# Unhappy with button



## Tndavid (Sep 20, 2016)

Well, I'm not a perfectionist by no means. With that being said I was not happy with just a single refining of button no. 2. So,back to the drawing board. 1st thing done, prep the button by hammering thin. Next I will cut into very small pieces and dissolve in poor man's aqua regia. Then we will go from there. 




Here's the before.


----------



## upcyclist (Sep 20, 2016)

Hey, at least yours was a button. I melted two small refines tonight and got a pair of blobs. I was having trouble getting it hot enough, and the surface I poured it in was too cool. Oh well. 

Anyway, two refines will get you a better result I'm sure. I like to use copperas for the first drop, SMB for the next. 
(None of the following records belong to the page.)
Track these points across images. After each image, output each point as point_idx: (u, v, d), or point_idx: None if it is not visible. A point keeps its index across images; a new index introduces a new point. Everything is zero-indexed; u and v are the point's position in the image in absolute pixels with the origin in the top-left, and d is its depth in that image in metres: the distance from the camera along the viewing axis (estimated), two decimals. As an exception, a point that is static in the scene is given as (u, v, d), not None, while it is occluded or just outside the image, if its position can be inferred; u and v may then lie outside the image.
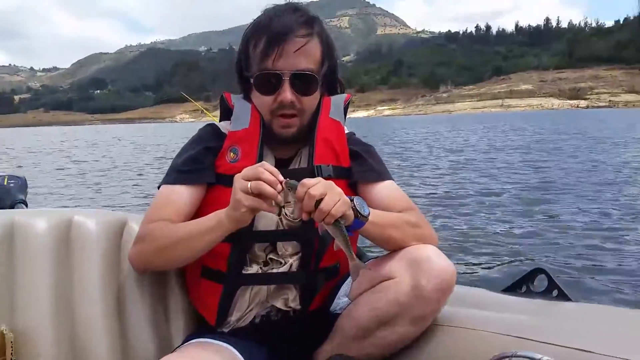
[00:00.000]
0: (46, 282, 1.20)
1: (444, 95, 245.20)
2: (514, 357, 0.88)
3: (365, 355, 1.24)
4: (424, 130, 33.91)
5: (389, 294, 1.17)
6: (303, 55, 1.20)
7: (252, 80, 1.24)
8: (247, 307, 1.27)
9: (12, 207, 1.82)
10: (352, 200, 1.11)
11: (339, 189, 1.08)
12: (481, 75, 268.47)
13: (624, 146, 14.91)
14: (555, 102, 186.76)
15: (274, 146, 1.31)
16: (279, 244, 1.27)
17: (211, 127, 1.37)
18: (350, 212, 1.09)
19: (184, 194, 1.24)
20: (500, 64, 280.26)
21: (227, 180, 1.20)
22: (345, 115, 1.39)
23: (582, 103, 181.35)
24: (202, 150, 1.28)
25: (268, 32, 1.20)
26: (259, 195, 1.02)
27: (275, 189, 1.02)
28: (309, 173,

Sent from my SAMSUNG-SM-G891A using Tapatalk


----------



## Tndavid (Sep 20, 2016)

upcyclist said:


> Hey, at least yours was a button. I melted two small refines tonight and got a pair of blobs. I was having trouble getting it hot enough, and the surface I poured it in was too cool. Oh well.
> 
> Anyway, two refines will get you a better result I'm sure. I like to use copperas for the first drop, SMB for the next.
> 
> Sent from my SAMSUNG-SM-G891A using Tapatalk


Send it to me and I'll melt it for ya.  Yea I used SMB on the 1st drop. Never tried Copperas yet. May give it a go this go round.


----------



## Tndavid (Sep 20, 2016)

Pictures of the blobs please :?


----------



## upcyclist (Sep 20, 2016)

I may or may not be at a bar right now (yes they tolerate my nerdiness at the rail), but I can do so at some point  

Sent from my Samsung Galaxy using Tapatalk, possibly while under the influence of alcohol.


----------



## Tndavid (Sep 20, 2016)

Great. Drink 1 for me. Or 2 :wink:


----------



## Tndavid (Sep 20, 2016)

Like the signature line by the way. Lol


----------



## glorycloud (Sep 21, 2016)

Things turned around in my melting career when I learned about koawool here
on the forum. See here:

http://www.ebay.com/itm/2-Ceramic-Fiber-Insulation-Blanket-Kaowool-RT-2300F-8-Thermal-Ceramics-6-x6-/201487415571?hash=item2ee995f913:g:gfkAAOSwYmZXEYos

I simply set my melting dish on a block of koawool that is about 2" thick and maybe 5" x 5" and
the heat stays around the melting dish resulting in buttons that are spherical in nature. 8)


----------



## Tndavid (Sep 21, 2016)

glorycloud said:


> Things turned around in my melting career when I learned about koawool here
> on the forum. See here:
> 
> http://www.ebay.com/itm/2-Ceramic-Fiber-Insulation-Blanket-Kaowool-RT-2300F-8-Thermal-Ceramics-6-x6-/201487415571?hash=item2ee995f913:g:gfkAAOSwYmZXEYos
> ...


Ya I have an endless supply of the ceramic wool material. Insulating is part of my job scope. Lol. The button was actually very much round. I just wasn't happy with the color. I believe I've got the melting part down. If you run out of the ceramic wool don't buy any more. I'll send you some.


----------



## Tndavid (Sep 24, 2016)

Well this is the powder 5 mins after SMB drop and a little stir. 1st time it's clumped on me just after the drop. Gonna let it sit all day and proceed with Harold's wash from there. I am ecstatic. Sad that 2 grams does this to me. Lol. Thank all of you for your plethora of knowledge and letting us noobs pick at it like a buzzard on a gut wagon. And special thanks to Topher_osAUrus.


----------